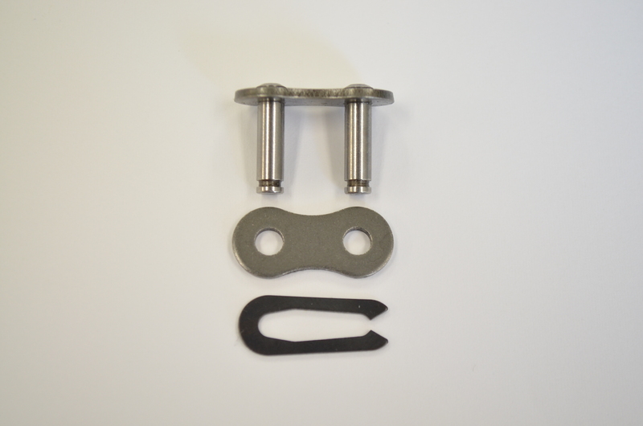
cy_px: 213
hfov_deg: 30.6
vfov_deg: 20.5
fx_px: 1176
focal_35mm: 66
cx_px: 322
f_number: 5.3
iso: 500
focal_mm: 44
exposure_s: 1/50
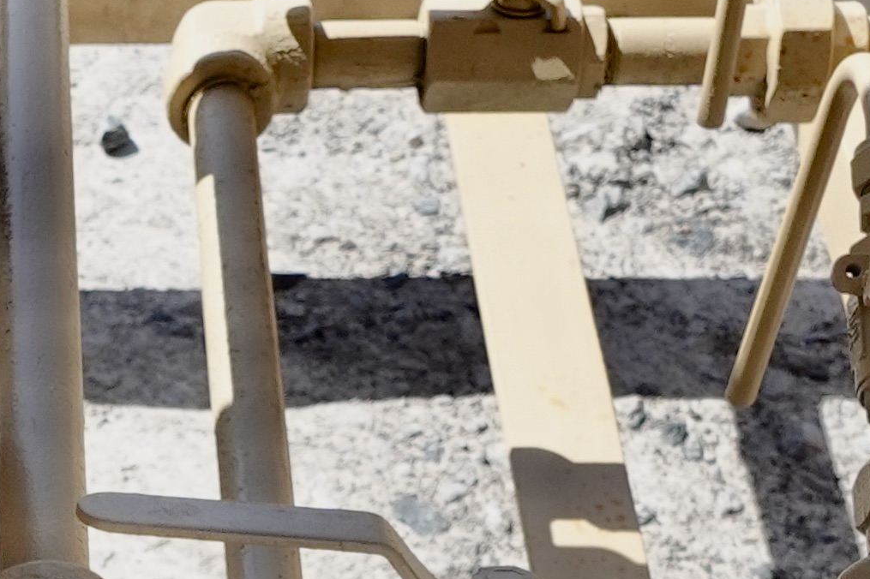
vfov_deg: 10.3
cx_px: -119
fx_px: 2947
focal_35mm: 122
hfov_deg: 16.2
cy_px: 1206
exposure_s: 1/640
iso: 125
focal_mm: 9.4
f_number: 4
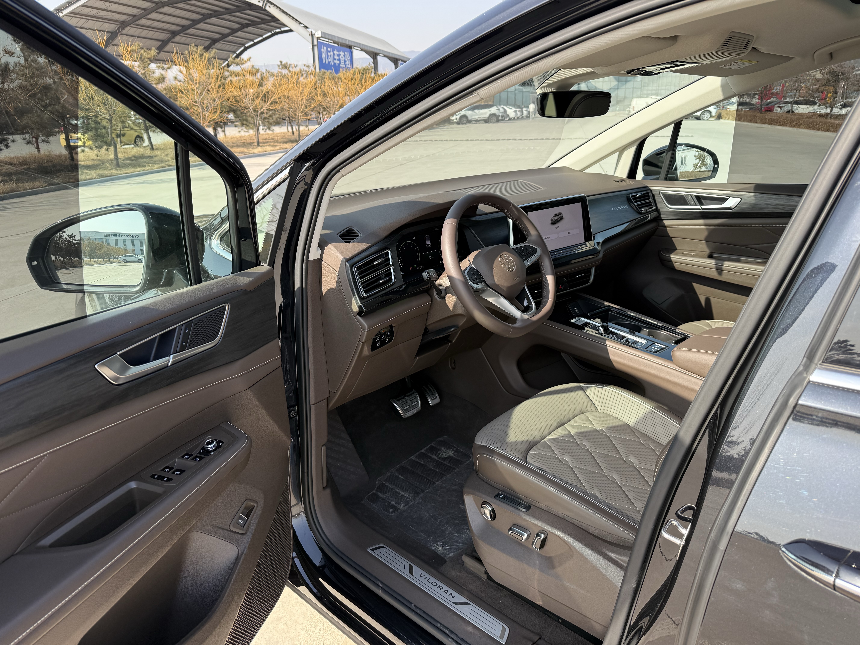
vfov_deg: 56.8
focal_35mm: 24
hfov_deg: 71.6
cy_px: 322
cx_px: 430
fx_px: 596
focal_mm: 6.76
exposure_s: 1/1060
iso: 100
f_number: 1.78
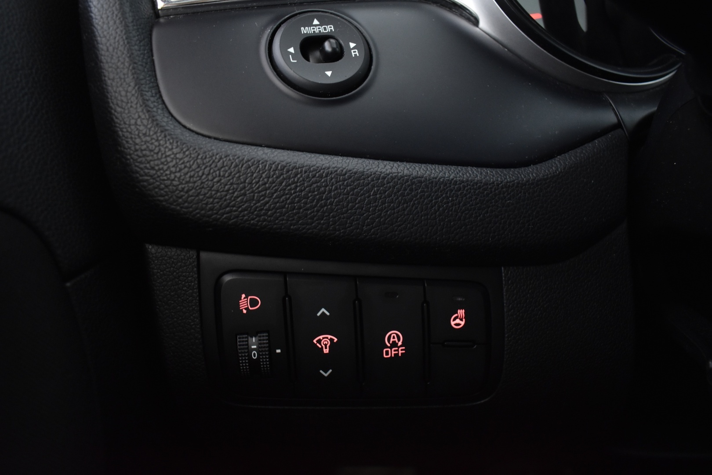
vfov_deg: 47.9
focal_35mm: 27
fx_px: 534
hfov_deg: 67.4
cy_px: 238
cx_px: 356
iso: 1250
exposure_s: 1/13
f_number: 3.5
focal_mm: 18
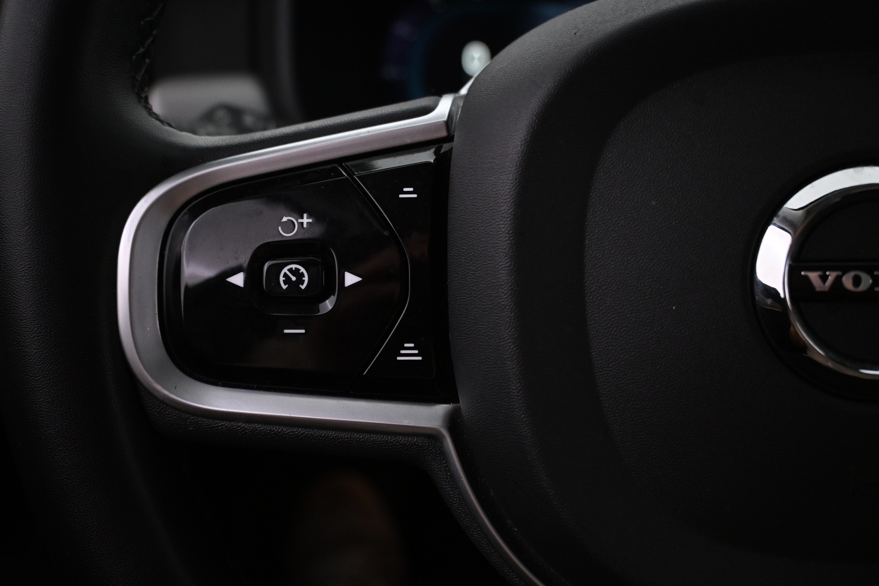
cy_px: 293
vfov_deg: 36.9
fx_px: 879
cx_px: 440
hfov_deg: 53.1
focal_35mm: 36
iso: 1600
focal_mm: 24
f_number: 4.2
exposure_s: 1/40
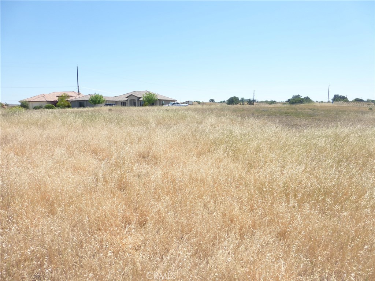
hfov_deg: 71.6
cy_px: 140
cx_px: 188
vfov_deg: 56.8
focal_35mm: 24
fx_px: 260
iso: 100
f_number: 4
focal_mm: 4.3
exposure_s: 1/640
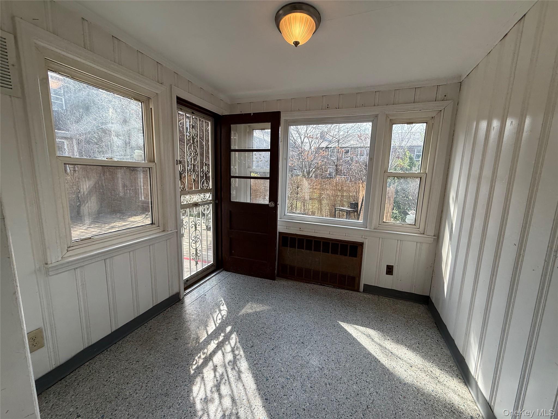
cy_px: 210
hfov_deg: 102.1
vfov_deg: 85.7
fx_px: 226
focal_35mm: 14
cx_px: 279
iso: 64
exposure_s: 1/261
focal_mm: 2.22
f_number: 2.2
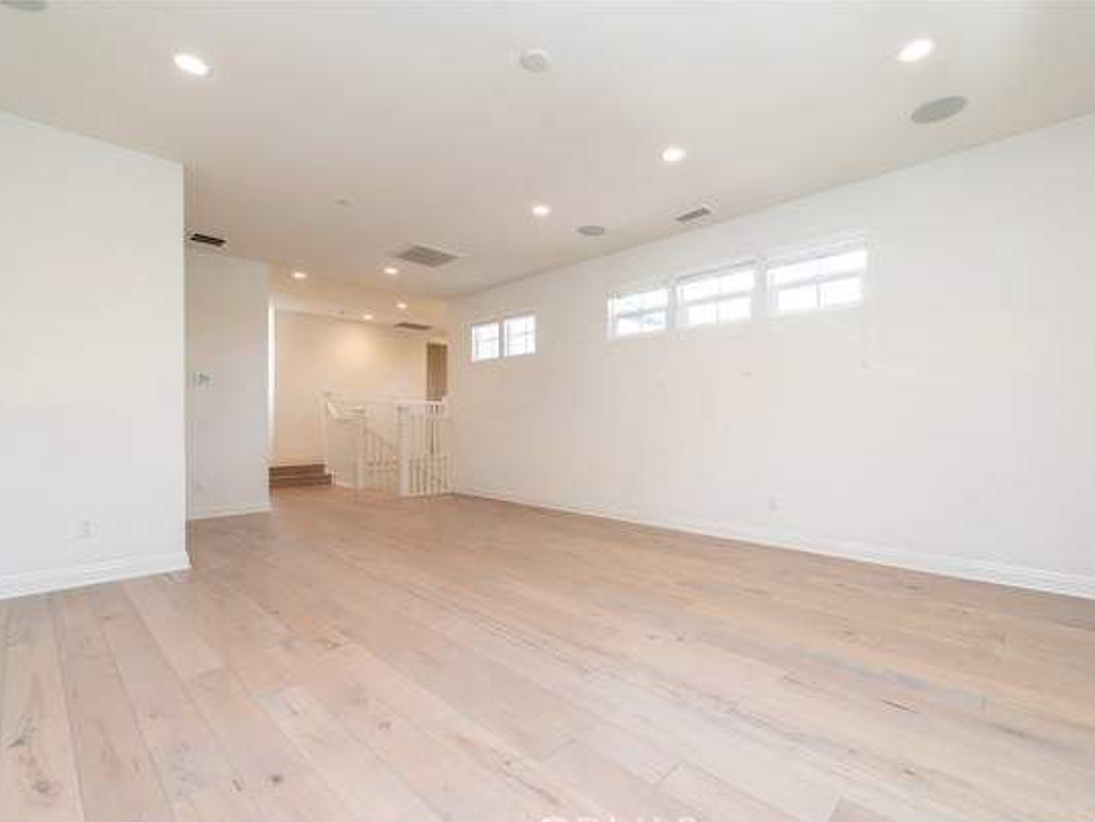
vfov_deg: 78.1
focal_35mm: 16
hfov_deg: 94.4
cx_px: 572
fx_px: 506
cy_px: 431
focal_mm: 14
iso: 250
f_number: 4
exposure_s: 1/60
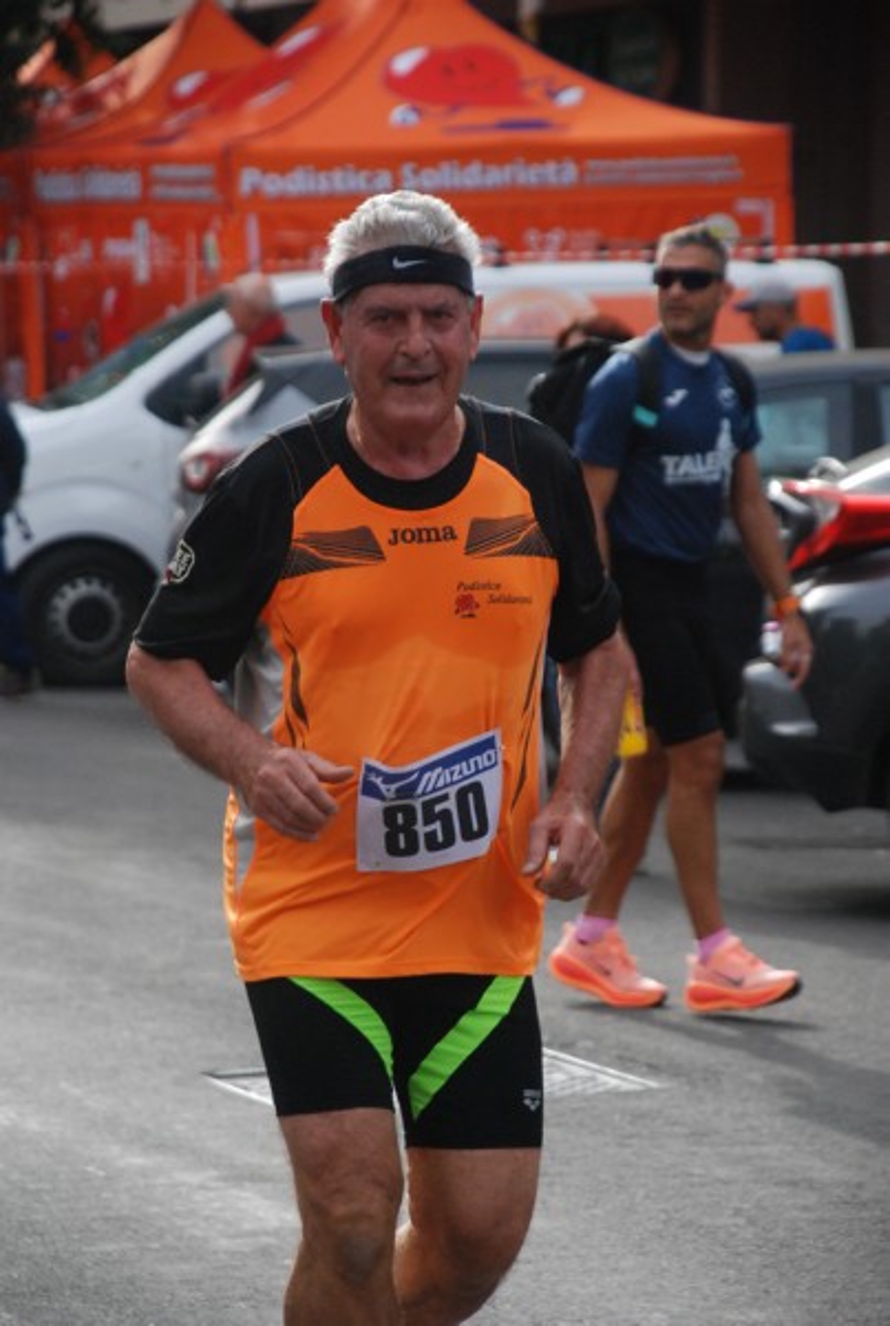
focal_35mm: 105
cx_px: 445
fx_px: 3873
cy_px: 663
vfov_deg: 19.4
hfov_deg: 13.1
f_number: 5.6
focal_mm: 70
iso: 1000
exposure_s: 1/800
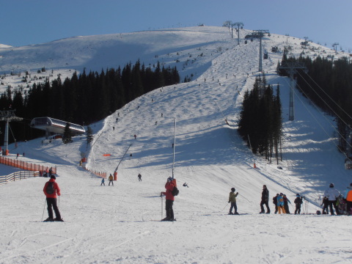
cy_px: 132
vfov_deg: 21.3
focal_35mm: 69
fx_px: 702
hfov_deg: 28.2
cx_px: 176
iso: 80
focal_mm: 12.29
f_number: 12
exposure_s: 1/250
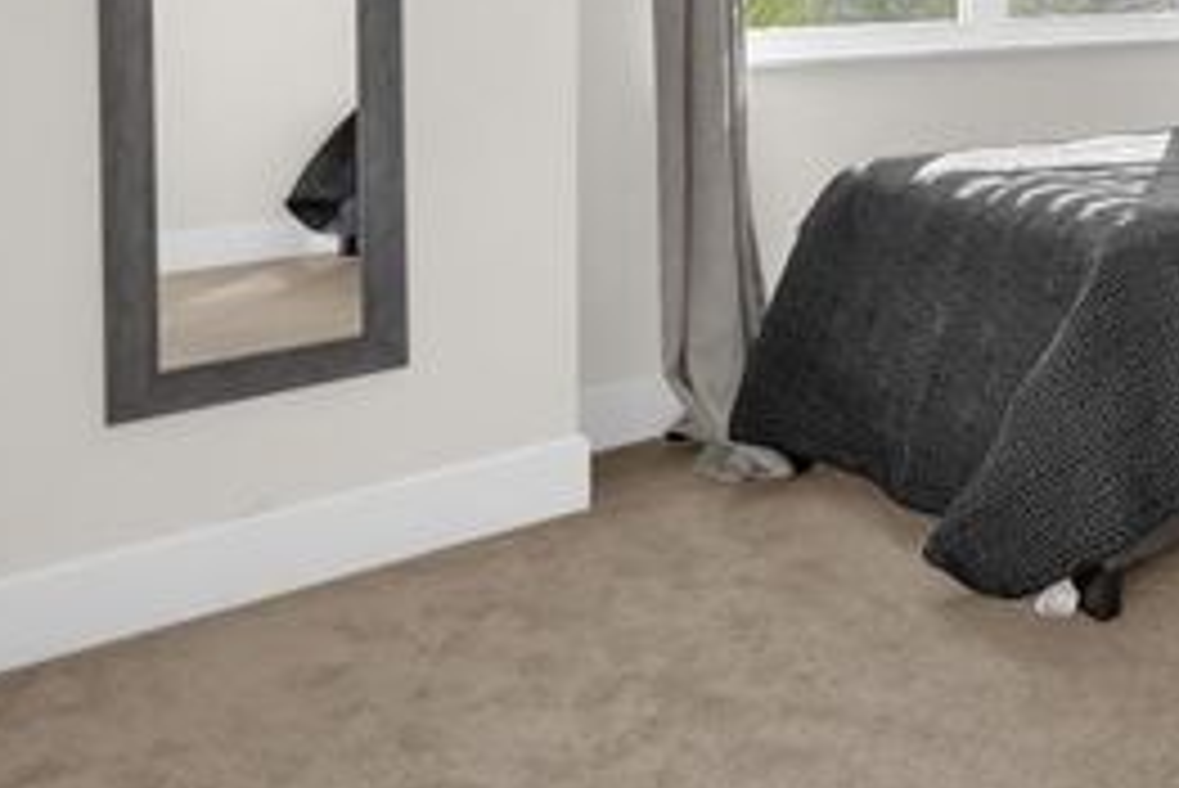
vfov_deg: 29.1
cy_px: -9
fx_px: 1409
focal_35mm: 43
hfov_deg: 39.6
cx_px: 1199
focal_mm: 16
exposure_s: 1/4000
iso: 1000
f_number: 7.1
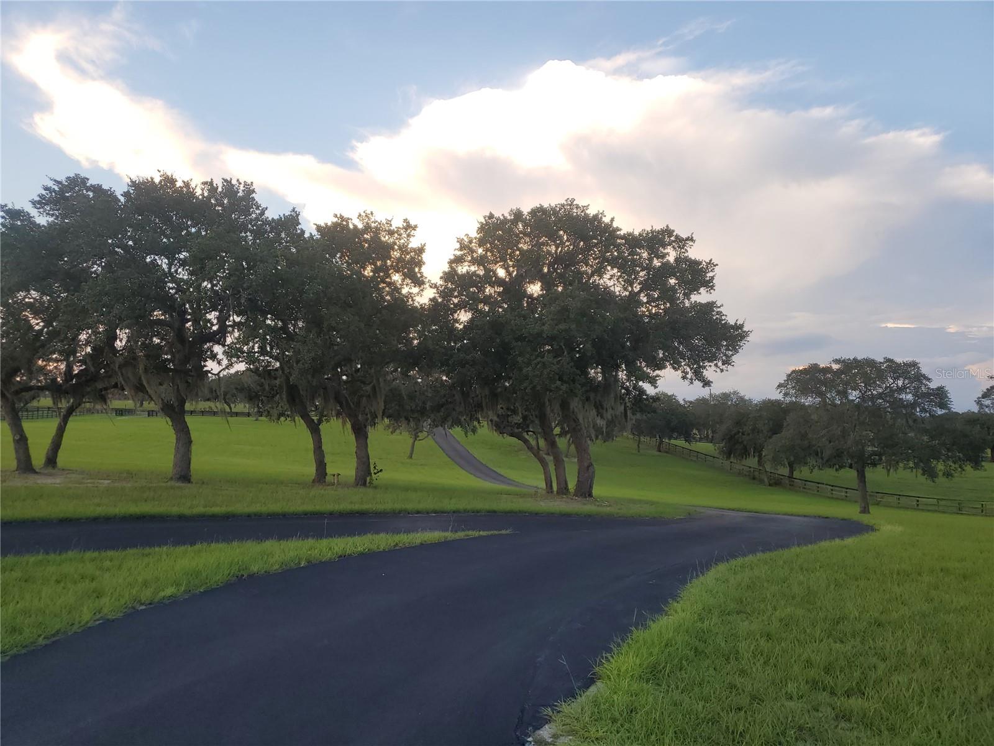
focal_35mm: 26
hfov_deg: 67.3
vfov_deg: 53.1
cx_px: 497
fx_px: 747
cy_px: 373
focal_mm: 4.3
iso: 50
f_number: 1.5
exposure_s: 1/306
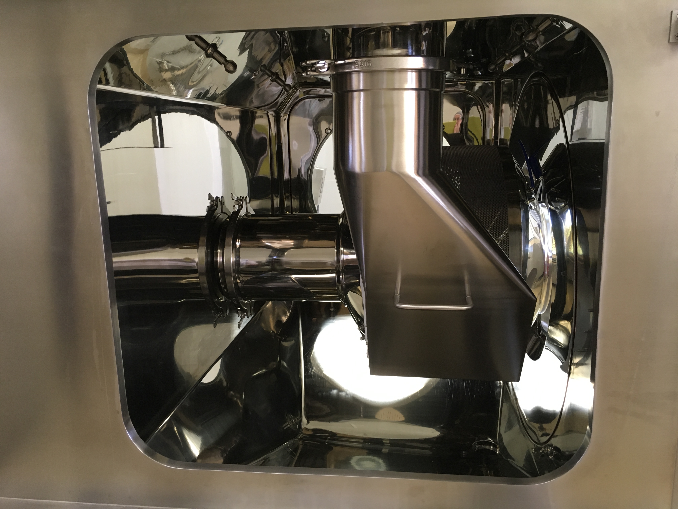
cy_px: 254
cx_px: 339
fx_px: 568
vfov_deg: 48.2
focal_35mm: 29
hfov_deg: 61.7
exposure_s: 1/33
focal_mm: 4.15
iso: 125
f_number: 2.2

# Request:
Although the records above contain pictures, the copy must not; set down exactly the lines from the one with "f_number: 3.5" up to and including the one with "focal_35mm: 26".

# Written answer:
f_number: 3.5
focal_mm: 18
cy_px: 293
vfov_deg: 36.9
fx_px: 879
cx_px: 440
hfov_deg: 53.1
focal_35mm: 36
iso: 1600
focal_mm: 24
f_number: 4.2
exposure_s: 1/40
hfov_deg: 71.6
cy_px: 140
cx_px: 188
vfov_deg: 56.8
focal_35mm: 24
fx_px: 260
iso: 100
f_number: 4
focal_mm: 4.3
exposure_s: 1/640
cy_px: 210
hfov_deg: 102.1
vfov_deg: 85.7
fx_px: 226
focal_35mm: 14
cx_px: 279
iso: 64
exposure_s: 1/261
focal_mm: 2.22
f_number: 2.2
vfov_deg: 78.1
focal_35mm: 16
hfov_deg: 94.4
cx_px: 572
fx_px: 506
cy_px: 431
focal_mm: 14
iso: 250
f_number: 4
exposure_s: 1/60
focal_35mm: 105
cx_px: 445
fx_px: 3873
cy_px: 663
vfov_deg: 19.4
hfov_deg: 13.1
f_number: 5.6
focal_mm: 70
iso: 1000
exposure_s: 1/800
cy_px: 132
vfov_deg: 21.3
focal_35mm: 69
fx_px: 702
hfov_deg: 28.2
cx_px: 176
iso: 80
focal_mm: 12.29
f_number: 12
exposure_s: 1/250
vfov_deg: 29.1
cy_px: -9
fx_px: 1409
focal_35mm: 43
hfov_deg: 39.6
cx_px: 1199
focal_mm: 16
exposure_s: 1/4000
iso: 1000
f_number: 7.1
focal_35mm: 26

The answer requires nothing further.